Your tasks:
(a) Rewrite the performance cookbook passage starting at "Performance: ~100x faster" and ending at "this adds up.", with "tight loops" changed to "hot loops".
(b) Copy every line of the entries below that contains the string "each", with case counting.

Appendix C: Performance Cookbook¶
Practical optimization patterns for Groggy
This cookbook provides actionable performance guidance based on Groggy's architecture. Each recipe includes the pattern, why it works, and when to use it.
Understanding Groggy's Performance Model¶
Core Performance Characteristics¶
Groggy's performance is based on three architectural decisions:
- Columnar Storage - Attributes stored as separate arrays
- Immutable Views - No copying unless explicitly requested
- Rust Core - High-performance algorithms and data structures
Key Insight:
Bulk operations on columns are 10-100x faster than iteration over individual items
Recipe 1: Batch Operations Over Loops¶
❌ Anti-Pattern: Item-by-Item Iteration¶
# SLOW: Python loop, FFI call per node
for node_id in g.node_ids():
age = g.nodes[node_id]["age"] # FFI call
if age < 30:
young_nodes.append(node_id)
Why it's slow: - Python loop overhead - FFI crossing per iteration - No SIMD optimization
✅ Best Practice: Columnar Operations¶
Why it's fast: - Single FFI crossing - Bulk columnar scan (cache-friendly) - SIMD-optimized filtering - Returns view (no copy)
Performance: ~100x faster for large graphs
When to Use¶
- ✅ Filtering nodes/edges by attributes
- ✅ Aggregating statistics
- ✅ Transforming attribute values
- ❌ Complex per-node logic that can't be vectorized
Recipe 2: Minimize FFI Crossings¶
Understanding FFI Overhead¶
Each call from Python to Rust has overhead (~50-100ns). For tight loops, this adds up.
❌ Anti-Pattern: Frequent Small Calls¶
# SLOW: Many small FFI calls
total = 0
for node_id in g.node_ids(): # FFI call
degree = g.degree(node_id) # FFI call per node
total += degree
✅ Best Practice: Bulk Retrieval¶
# FAST: Single bulk operation
degrees = g.degrees() # One FFI call, returns NumArray
total = degrees.sum() # Computed in Rust
Performance: O(n) FFI calls → O(1) FFI call
Strategy¶
- Identify the operation you need
- Check if bulk version exists (often does)

Input records:
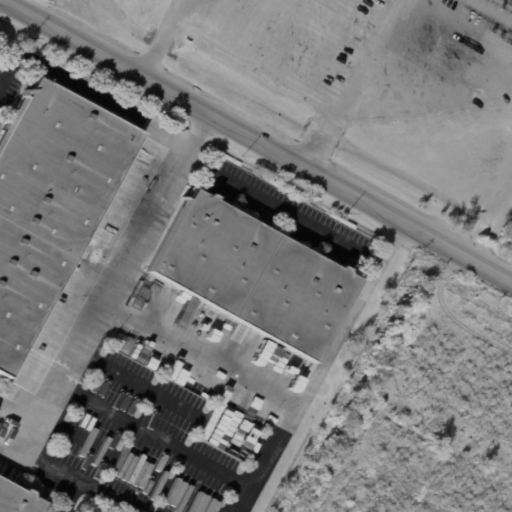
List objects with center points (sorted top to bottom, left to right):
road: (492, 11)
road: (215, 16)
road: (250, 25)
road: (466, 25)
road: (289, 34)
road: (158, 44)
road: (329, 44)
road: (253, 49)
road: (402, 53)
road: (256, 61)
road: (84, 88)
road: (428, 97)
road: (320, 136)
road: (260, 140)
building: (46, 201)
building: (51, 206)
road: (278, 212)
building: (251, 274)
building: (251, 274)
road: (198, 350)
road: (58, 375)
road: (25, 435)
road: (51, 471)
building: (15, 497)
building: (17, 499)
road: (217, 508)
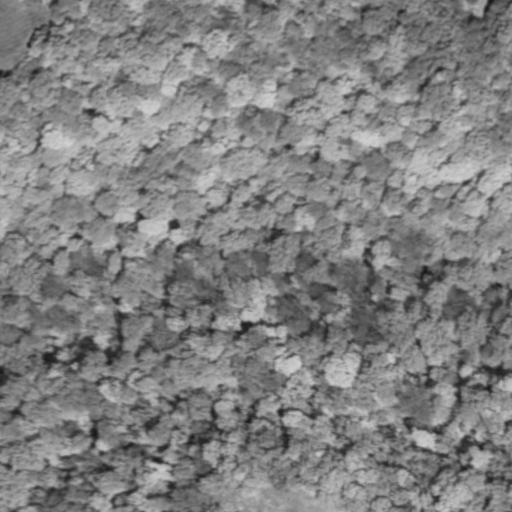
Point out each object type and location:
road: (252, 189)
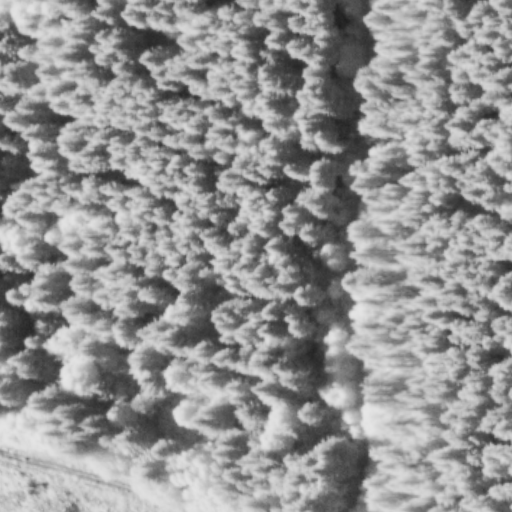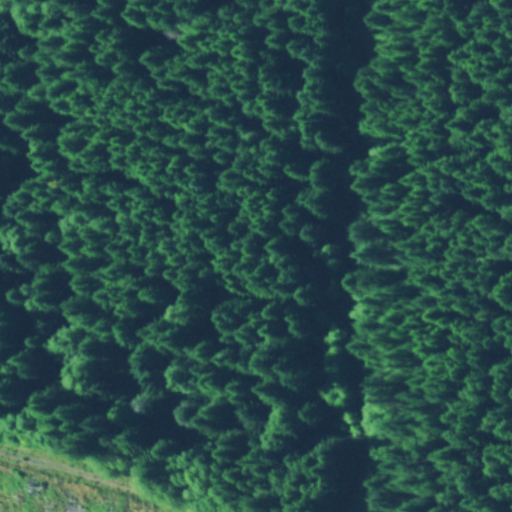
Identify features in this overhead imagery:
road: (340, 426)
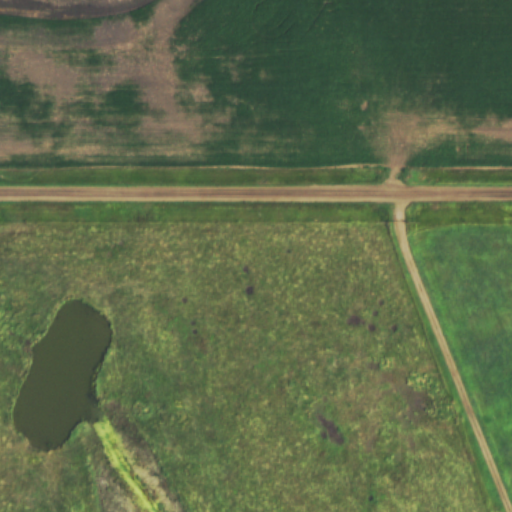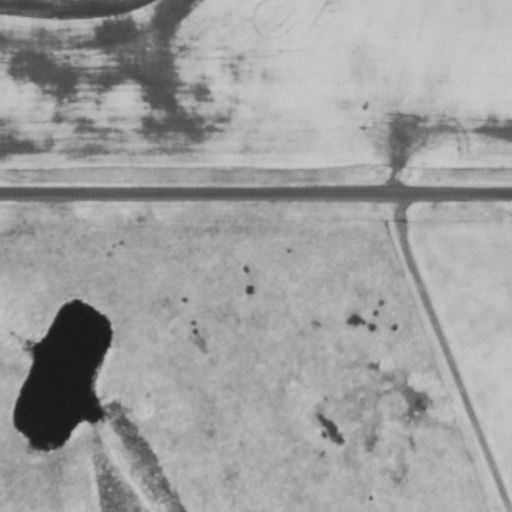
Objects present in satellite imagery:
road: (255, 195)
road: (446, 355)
* * *
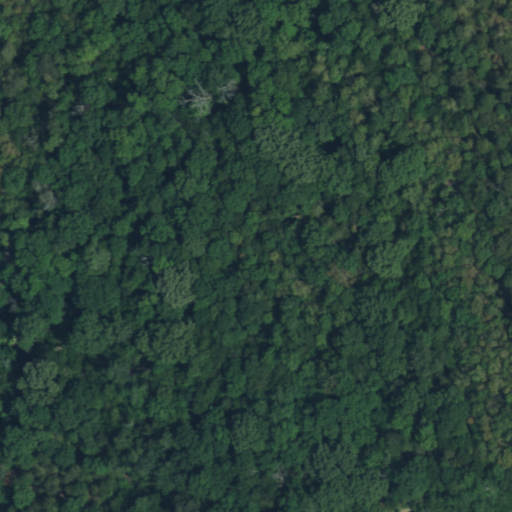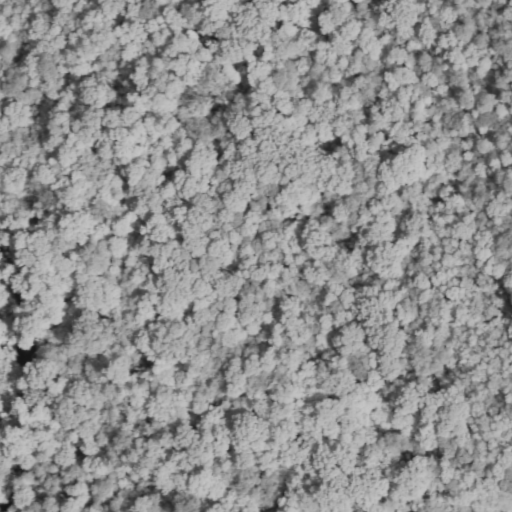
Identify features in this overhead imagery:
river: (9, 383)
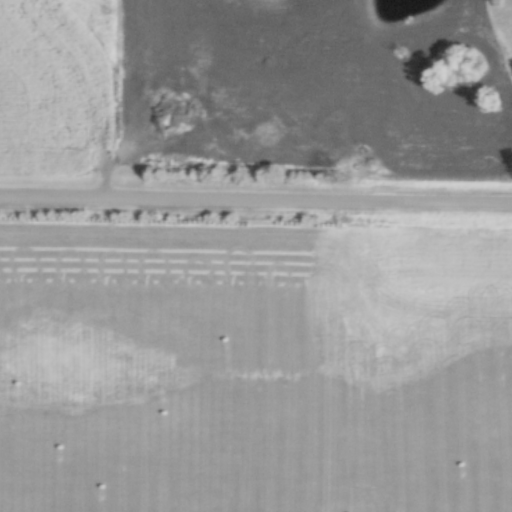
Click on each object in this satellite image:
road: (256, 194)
---
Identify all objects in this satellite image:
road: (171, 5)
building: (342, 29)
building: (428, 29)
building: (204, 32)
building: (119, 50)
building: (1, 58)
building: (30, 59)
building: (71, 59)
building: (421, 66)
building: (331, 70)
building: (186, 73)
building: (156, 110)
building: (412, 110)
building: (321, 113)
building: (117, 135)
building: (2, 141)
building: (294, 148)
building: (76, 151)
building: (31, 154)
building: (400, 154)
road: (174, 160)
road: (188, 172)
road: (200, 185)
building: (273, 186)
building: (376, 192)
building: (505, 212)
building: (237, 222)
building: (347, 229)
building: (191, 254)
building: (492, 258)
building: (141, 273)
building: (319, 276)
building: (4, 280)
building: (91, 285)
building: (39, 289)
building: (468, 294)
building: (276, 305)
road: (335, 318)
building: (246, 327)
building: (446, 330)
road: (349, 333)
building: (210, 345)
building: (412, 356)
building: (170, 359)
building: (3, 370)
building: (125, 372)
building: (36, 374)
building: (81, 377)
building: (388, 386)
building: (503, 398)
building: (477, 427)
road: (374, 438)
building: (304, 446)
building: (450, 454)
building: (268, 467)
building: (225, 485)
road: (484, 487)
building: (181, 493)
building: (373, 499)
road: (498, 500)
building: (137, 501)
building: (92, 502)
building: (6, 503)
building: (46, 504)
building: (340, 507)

Final answers:
(a)
Performance: ~100x faster for large graphs
When to Use¶
- ✅ Filtering nodes/edges by attributes
- ✅ Aggregating statistics
- ✅ Transforming attribute values
- ❌ Complex per-node logic that can't be vectorized
Recipe 2: Minimize FFI Crossings¶
Understanding FFI Overhead¶
Each call from Python to Rust has overhead (~50-100ns). For hot loops, this adds up.

(b)
Point out each object type and location:
Click on each object in this satellite image:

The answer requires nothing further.